Pearl sizes range from 5 to 7.5mm. In Japan’s overworked Akoya farms, production is mainly of 8-9mm pearls and prices for similar quality pearls are 30% higher than Chinese counterparts, according to Chan. Prices for Cheergem’s Akoya pearls range from US$50 to US$400 FOB Hong Kong per strand.

It is the price advantage that sets China apart from Japan in Akoya production. The US is Cheergem’s largest export market, taking 50% of the company’s pearls. “The US demands 5.5-6mm Akoyas, which are not economical to produce in Japan anymore,” says Chan.

In the past, China’s reputation for Akoya pearls was often unfavourable, despite cheaper prices. Quality was condemned and poor nacre thickness was caused by short periods of time in the molluscs. Farmers still often harvest early before the pearls have had enough time to coat the inserted shell nucleus with sufficient nacre. Market demand for lower quality is strong and cheap pearls with poor nacre thickness are saleable.

But Cheergem has been actively working with the local farmers to improve the quality and quantity of the harvests.

China’s widely publicised floods in 1998 dealt the farms a harsh blow, with much of the crop in Guangdong wiped out. But thanks to improved harvests elsewhere, Chan estimates that overall harvest quantity was 20% up last year. Cheergem’s emphasis on R&D also means that quality has shown improvement as well, with increased numbers of round pearls with fewer blemishes.

Written by Johnny Edison

Luk Fook Jewellery & Goldsmith Co

IN less than eight years, Luk Fook Jewellery & Goldsmith Co has become a significant retail presence in Hong Kong’s highly competitive jewellery market.

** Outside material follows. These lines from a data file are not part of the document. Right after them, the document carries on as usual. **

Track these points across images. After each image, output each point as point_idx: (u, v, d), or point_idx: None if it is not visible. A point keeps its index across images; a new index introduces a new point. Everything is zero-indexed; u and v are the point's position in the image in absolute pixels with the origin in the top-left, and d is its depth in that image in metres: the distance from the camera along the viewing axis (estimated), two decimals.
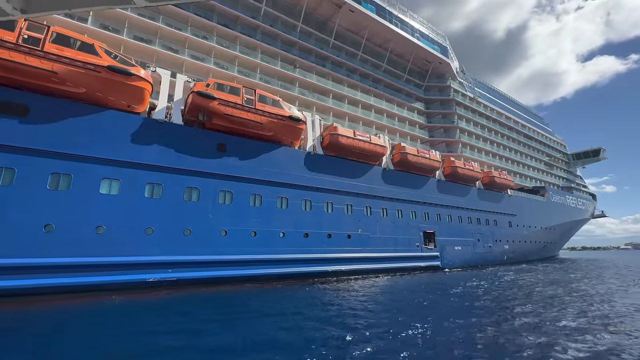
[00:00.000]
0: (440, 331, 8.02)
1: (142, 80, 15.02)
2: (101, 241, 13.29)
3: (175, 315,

Starting in 1991 with a single shop and less than 20 employees, the firm has established a solid retail network of 15 outlets, catering to demand for 24K (chuk kam) jewellery and a wide range of gem-set 18K gold items. In May 1997, parent company Luk Fook Holdings Co listed on the Stock Exchange of Hong Kong.

“We specialise in chuk kam, but we also sell pearl, jade and diamond jewellery,” says business director Chan Wai-hung. Known primarily as a retailer, the company began manufacturing jewellery in 1993. It turns out 20,000 pieces of chuk kam and gem-set jewellery per month at its two Hong Kong workshops and one subcontracting operation in mainland China.

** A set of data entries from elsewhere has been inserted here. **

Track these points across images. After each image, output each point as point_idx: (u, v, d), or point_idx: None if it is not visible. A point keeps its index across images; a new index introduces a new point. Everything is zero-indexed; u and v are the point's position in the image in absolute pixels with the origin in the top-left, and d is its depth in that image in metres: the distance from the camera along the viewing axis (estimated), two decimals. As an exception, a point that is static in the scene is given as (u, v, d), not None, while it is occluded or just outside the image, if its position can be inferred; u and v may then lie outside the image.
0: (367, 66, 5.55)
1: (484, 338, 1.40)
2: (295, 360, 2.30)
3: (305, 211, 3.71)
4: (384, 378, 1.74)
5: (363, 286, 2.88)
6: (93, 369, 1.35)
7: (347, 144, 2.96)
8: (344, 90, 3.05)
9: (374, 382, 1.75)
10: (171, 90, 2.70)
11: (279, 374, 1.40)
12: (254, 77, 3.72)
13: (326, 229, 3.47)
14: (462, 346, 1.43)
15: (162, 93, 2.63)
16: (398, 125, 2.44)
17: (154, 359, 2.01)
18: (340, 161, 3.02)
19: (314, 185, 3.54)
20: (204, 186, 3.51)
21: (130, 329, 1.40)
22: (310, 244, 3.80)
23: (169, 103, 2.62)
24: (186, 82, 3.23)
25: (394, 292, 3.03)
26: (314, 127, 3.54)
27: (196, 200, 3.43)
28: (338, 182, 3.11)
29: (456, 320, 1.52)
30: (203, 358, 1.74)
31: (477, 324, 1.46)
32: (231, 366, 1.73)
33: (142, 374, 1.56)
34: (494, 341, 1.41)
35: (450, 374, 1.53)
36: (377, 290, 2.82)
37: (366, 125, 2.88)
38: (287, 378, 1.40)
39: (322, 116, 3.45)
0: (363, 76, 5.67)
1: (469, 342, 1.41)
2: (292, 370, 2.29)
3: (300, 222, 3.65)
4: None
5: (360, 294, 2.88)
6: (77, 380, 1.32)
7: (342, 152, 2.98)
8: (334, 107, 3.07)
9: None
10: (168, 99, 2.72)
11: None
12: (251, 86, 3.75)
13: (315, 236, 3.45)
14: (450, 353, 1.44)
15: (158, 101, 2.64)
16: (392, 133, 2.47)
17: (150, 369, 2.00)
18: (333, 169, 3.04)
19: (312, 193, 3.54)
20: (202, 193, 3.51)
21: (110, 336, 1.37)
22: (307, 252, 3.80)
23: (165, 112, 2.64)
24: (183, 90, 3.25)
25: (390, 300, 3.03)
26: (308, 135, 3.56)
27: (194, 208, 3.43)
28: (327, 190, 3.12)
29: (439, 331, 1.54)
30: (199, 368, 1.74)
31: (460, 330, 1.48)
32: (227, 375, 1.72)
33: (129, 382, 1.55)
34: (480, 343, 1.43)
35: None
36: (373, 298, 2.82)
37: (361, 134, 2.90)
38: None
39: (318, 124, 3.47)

Prices for its jewellery range from HK$100 to HK$100,000 per piece, with the most saleable at about HK$10,000.

In the past year, the company has turned its attention to exports. It participated in the September Hong Kong Jewellery & Watch Fair 1998 and Gems & Jades ’98 held in Shanghai in October. “We are just beginning to export. We don’t have a target of how much yet. It’s just a small amount now, but we have penetrated the local retail market and we want to expand our business,” Chan says.

At the Hong Kong fair, the company received orders from the US and Japan. The goal in attending the Shanghai show was to gain exposure in mainland China. It also helped the company gain information about spending power and consumer behaviour on the mainland.

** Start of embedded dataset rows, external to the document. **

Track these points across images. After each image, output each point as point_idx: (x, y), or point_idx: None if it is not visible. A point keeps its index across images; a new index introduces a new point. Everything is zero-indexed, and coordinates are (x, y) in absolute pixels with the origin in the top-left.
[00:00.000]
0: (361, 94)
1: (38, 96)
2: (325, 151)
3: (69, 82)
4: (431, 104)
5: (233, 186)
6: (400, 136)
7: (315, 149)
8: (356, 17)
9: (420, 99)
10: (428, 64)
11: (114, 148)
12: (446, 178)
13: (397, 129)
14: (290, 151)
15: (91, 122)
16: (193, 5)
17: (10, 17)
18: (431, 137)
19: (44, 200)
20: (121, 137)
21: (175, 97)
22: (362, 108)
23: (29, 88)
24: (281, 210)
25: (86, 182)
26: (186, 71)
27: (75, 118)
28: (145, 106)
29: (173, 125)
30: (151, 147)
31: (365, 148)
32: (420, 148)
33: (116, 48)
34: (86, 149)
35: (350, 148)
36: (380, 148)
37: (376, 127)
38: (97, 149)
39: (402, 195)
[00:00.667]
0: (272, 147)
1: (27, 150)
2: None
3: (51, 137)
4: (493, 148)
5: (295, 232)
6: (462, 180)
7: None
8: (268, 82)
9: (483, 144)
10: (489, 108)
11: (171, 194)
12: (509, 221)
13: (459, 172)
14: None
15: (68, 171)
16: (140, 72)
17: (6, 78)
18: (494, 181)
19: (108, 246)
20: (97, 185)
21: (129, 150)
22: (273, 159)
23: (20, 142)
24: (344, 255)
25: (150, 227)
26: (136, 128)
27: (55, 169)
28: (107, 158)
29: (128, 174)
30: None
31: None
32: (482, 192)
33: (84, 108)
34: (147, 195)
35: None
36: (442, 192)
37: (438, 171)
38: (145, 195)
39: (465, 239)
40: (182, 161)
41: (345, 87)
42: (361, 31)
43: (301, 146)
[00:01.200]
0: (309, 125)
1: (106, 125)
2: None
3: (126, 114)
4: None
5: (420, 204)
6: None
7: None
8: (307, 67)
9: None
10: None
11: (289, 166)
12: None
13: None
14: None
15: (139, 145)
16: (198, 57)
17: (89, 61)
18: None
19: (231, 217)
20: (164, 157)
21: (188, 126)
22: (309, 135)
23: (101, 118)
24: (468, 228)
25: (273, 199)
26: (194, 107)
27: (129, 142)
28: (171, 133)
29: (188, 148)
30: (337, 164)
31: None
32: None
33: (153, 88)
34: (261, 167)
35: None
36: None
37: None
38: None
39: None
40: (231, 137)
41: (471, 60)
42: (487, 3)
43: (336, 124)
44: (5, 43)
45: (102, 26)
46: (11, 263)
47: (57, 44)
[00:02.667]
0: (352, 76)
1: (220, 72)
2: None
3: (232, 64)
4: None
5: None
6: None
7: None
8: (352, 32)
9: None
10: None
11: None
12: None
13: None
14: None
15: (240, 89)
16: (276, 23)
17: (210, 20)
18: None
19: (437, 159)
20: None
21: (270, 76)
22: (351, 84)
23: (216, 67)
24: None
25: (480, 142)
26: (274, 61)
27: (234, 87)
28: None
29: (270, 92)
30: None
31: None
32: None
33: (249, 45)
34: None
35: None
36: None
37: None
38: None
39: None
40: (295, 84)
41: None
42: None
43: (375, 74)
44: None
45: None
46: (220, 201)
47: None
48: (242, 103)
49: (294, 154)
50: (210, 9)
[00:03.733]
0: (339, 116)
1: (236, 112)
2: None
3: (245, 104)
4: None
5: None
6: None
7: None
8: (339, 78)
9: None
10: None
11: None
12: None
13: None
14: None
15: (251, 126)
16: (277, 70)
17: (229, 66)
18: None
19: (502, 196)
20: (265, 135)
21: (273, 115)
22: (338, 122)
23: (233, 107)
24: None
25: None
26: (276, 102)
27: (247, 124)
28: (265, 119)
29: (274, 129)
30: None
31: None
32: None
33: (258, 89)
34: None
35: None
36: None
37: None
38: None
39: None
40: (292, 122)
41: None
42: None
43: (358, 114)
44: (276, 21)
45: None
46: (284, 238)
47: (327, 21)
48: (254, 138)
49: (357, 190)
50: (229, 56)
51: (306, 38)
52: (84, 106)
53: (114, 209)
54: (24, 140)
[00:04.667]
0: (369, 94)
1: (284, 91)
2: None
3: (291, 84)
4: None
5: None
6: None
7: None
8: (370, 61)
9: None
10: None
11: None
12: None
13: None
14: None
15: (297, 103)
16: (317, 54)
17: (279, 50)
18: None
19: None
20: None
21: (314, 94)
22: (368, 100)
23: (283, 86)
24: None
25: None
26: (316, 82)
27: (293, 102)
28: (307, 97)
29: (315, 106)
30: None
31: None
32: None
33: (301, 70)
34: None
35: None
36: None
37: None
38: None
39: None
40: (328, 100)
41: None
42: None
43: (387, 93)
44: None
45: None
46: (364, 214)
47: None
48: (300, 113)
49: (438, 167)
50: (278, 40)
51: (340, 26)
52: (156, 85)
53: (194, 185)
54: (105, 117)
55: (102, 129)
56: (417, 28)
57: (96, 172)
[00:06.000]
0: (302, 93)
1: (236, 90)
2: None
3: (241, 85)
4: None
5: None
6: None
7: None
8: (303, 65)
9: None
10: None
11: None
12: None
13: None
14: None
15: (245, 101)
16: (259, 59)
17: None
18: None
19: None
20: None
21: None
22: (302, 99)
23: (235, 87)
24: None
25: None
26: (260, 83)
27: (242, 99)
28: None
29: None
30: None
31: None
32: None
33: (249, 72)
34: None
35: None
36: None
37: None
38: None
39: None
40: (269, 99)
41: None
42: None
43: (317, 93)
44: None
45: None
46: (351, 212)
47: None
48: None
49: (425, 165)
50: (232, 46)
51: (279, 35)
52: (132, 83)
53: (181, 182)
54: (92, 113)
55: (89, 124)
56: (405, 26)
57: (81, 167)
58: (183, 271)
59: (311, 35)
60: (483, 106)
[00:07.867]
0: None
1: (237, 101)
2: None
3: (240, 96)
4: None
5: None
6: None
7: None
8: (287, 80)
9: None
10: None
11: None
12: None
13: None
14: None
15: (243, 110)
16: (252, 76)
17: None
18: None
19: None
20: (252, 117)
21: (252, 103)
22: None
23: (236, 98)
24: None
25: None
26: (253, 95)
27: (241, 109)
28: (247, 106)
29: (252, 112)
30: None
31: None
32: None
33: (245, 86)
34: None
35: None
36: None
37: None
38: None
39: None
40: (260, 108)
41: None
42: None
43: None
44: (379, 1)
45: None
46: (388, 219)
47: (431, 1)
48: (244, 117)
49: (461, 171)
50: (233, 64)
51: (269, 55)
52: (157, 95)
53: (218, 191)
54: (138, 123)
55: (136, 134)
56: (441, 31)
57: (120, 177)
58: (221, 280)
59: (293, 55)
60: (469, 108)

The company advertises heavily on the mainland and in Hong Kong, as well as in Canada, where many Chinese emigrants live. Chinese consumers from the mainland and overseas constitute an important segment of the firm’s overall jewellery sales.

“Everybody in the retail jewellery industry wants to get into China. But the Chinese Government and the People’s Bank of China maintain strict restrictions on the gold trade. If they open the market, we definitely would want to sell there,” Chan says.

For younger customers, the firm is the sole distributor of Garfield gold products in Hong Kong. The majority of its jewellery is sold with the Luk Fook or LF mark. Its innovative, fashion-oriented designs reflect trends from around the world. In 1998, the company won an award for a bracelet design at the Hong Kong Chuk Kam Jewellery Design Competition organised by the Hong Kong Jewellers’ & Goldsmiths’ Assn Ltd. The year before, it won a Quality Service Award in Diamond Month ’97, co-organised by the De Beers Diamond Promotion Centre and The Diamond Importers Assn Ltd.

While the firm’s profits fell in 1998 because of the Asian financial crisis, Chan says he expects to see a recovery in 1999/2000 because of prospects for sales to the growing number of Chinese visitors to Hong Kong.